#### EXERCISE TEXT ####

{include:fn:type:headers:data:err}

Description

Fetches the content of a file or URL and returns it inline. By default it makes an HTTP request to fn (a filename or URL); the type parameter selects another source or HTTP method. With type GET/POST/PUT/DELETE/PATCH/OPTIONS/HEAD it performs that HTTP method, sending data as the request body and headers (a JSON object, typically built with jsonasoc) as request headers - the common pattern for calling REST APIs. type http (the default) and ajax fetch a URL; site, fileman and readfile read a local file from the site or slice file area or the document root. If fn is empty nothing is fetched and the result is empty. On a failed request the err text is returned instead; inside err the tokens _#status and _#errmsg are replaced with the HTTP status code and the error message. The literal URL_PARAMETERS inside fn is replaced with the current query string. Note: every render runs the fetch, so use include only where a live request on each page view is intended.

Parameters

fn required

Filename or URL to fetch. Required - if empty, include returns nothing. For HTTP types this is the URL (a literal URL_PARAMETERS in it is replaced with the current query string); for file types (site, fileman, readfile) it is a path within the chosen file area.

type optional default http

Where or how to fetch fn. Default http. HTTP fetch: http, ajax. HTTP methods (send data and headers): GET, POST, PUT, DELETE, PATCH, OPTIONS, HEAD. Local file read: site, fileman, readfile. An unknown type returns nothing.

headers optional

Request headers as a JSON object, e.g. built with jsonasoc. Used for the HTTP-method types. Empty means no extra headers.

data optional

Request body sent with POST, PUT, DELETE, PATCH and similar methods. Empty means no body.

#### RECORDED INFORMATION ####

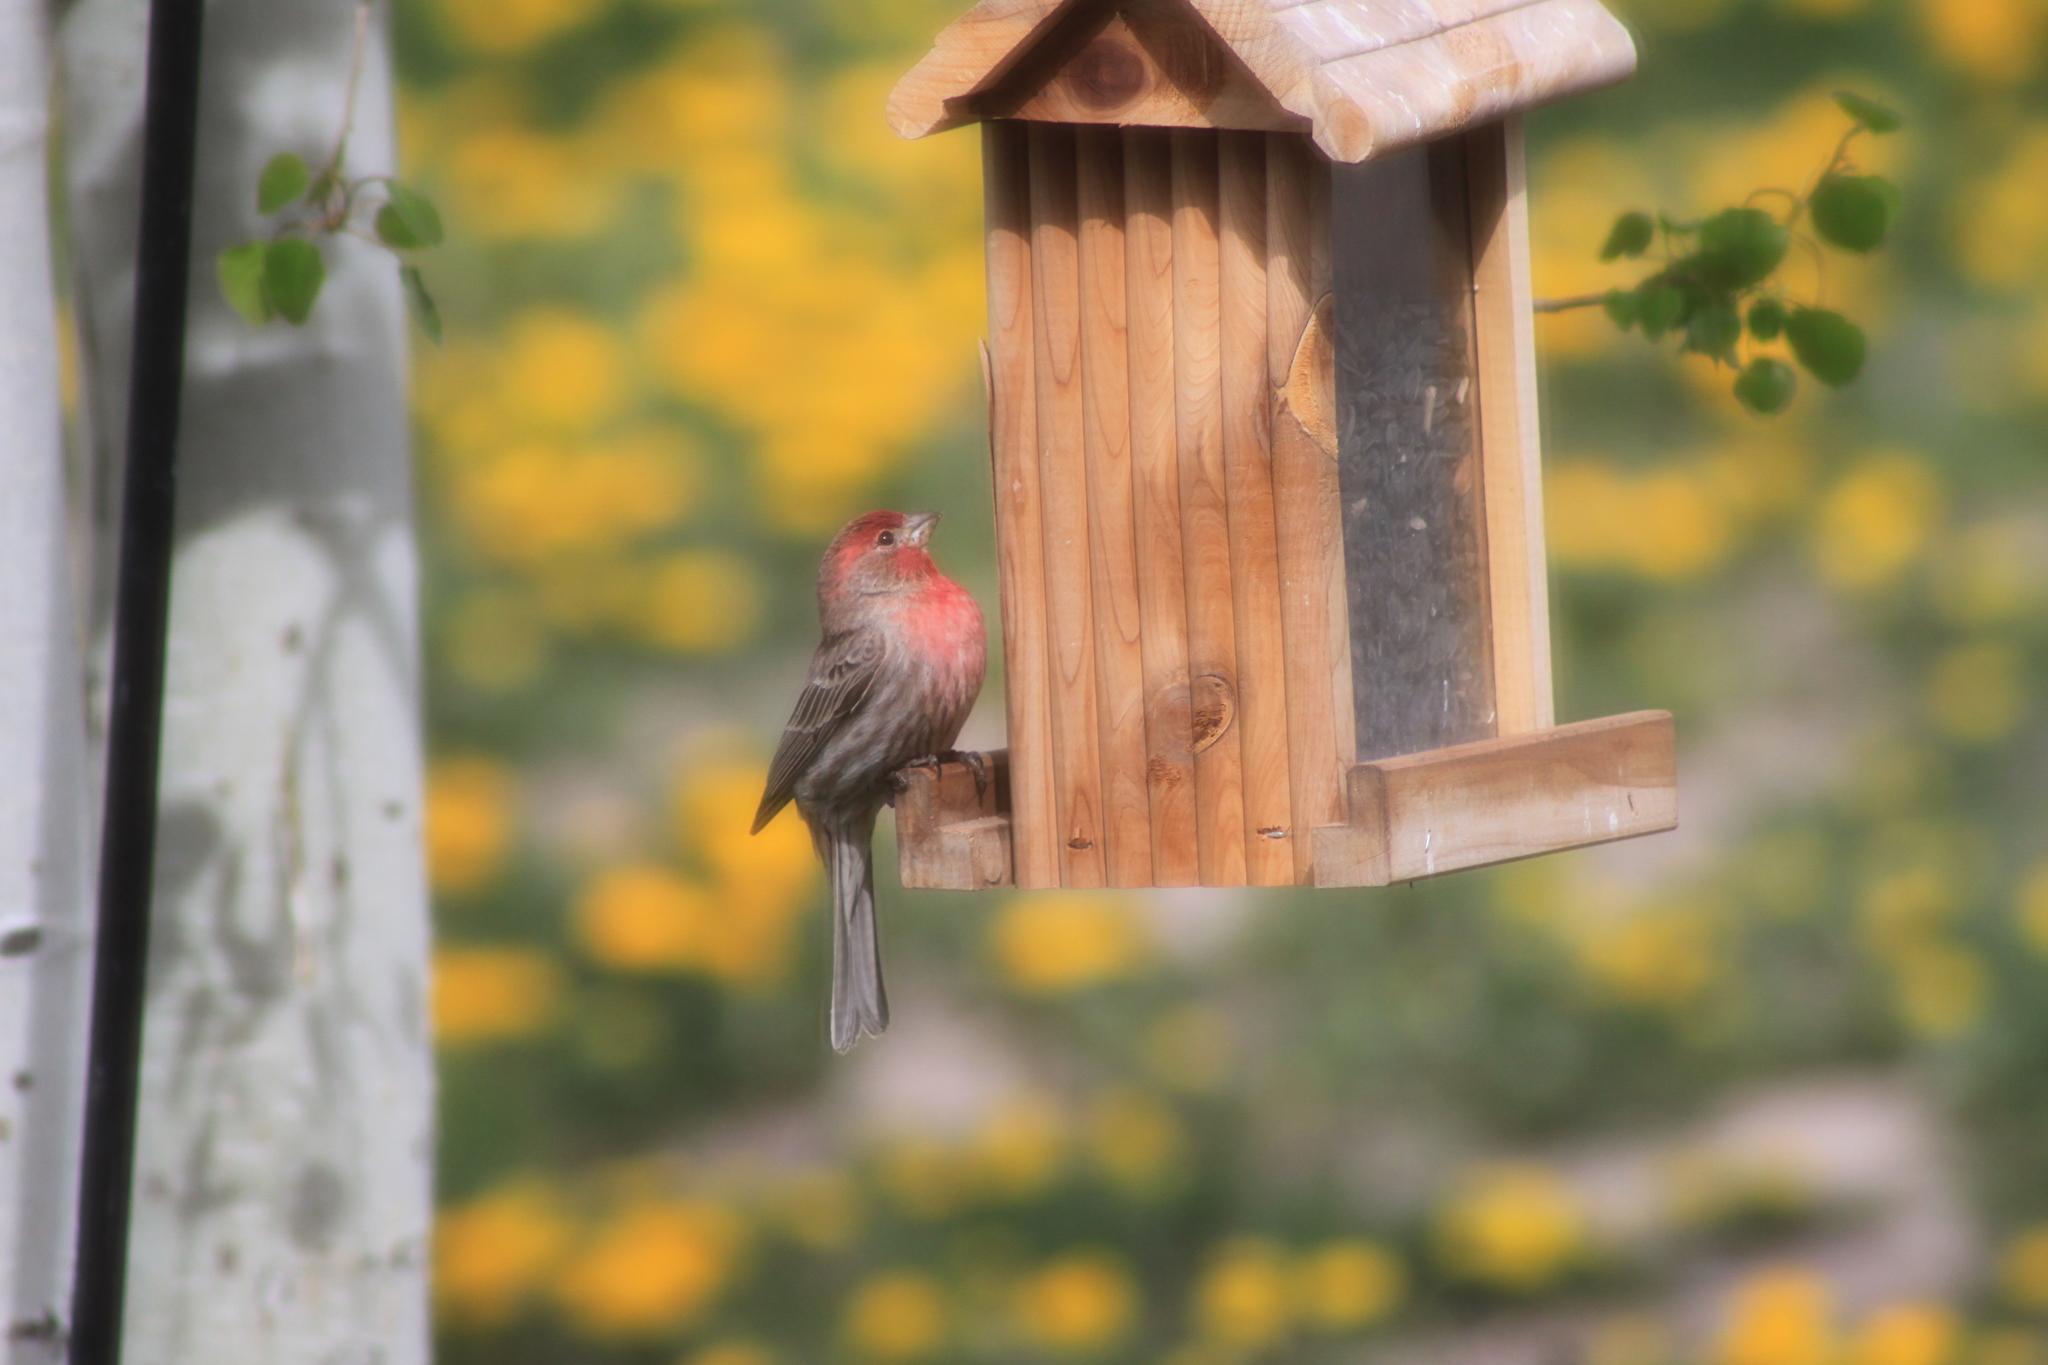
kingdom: Animalia
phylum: Chordata
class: Aves
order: Passeriformes
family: Fringillidae
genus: Haemorhous
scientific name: Haemorhous mexicanus
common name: House finch
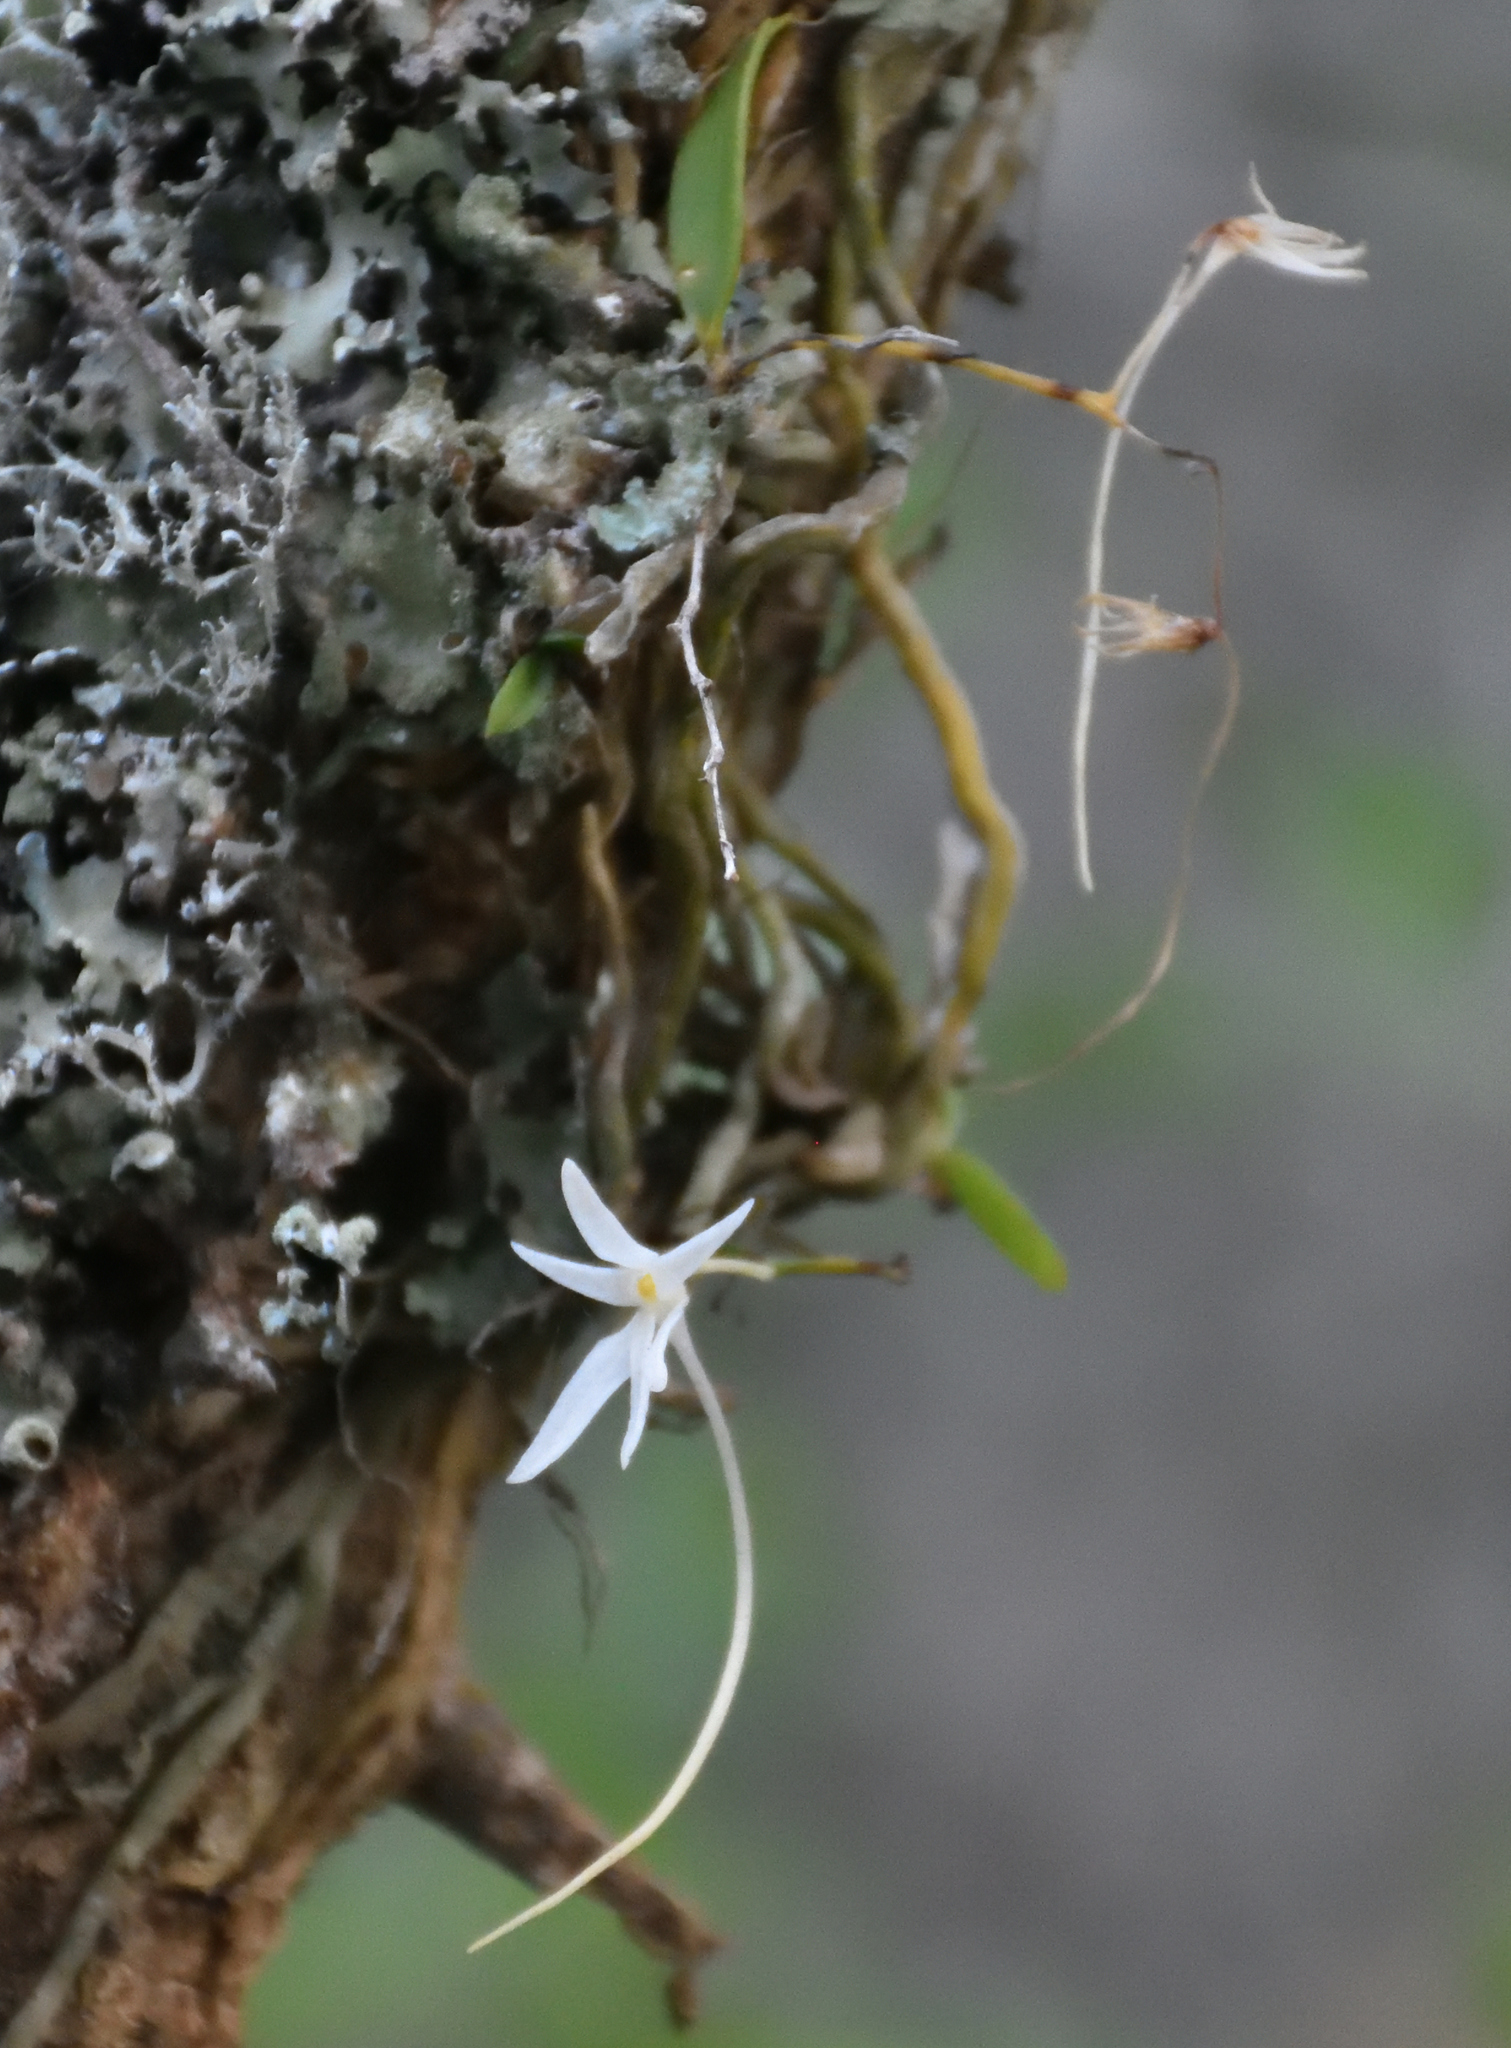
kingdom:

####

WORK REQUIRED |
Rewrite the stretch of the include reference above from "Filename or URL to" through "no extra headers.", putting "jsonobj" wherever "jsonasoc" occurs.

TASK OUTPUT |
Filename or URL to fetch. Required - if empty, include returns nothing. For HTTP types this is the URL (a literal URL_PARAMETERS in it is replaced with the current query string); for file types (site, fileman, readfile) it is a path within the chosen file area.

type optional default http

Where or how to fetch fn. Default http. HTTP fetch: http, ajax. HTTP methods (send data and headers): GET, POST, PUT, DELETE, PATCH, OPTIONS, HEAD. Local file read: site, fileman, readfile. An unknown type returns nothing.

headers optional

Request headers as a JSON object, e.g. built with jsonobj. Used for the HTTP-method types. Empty means no extra headers.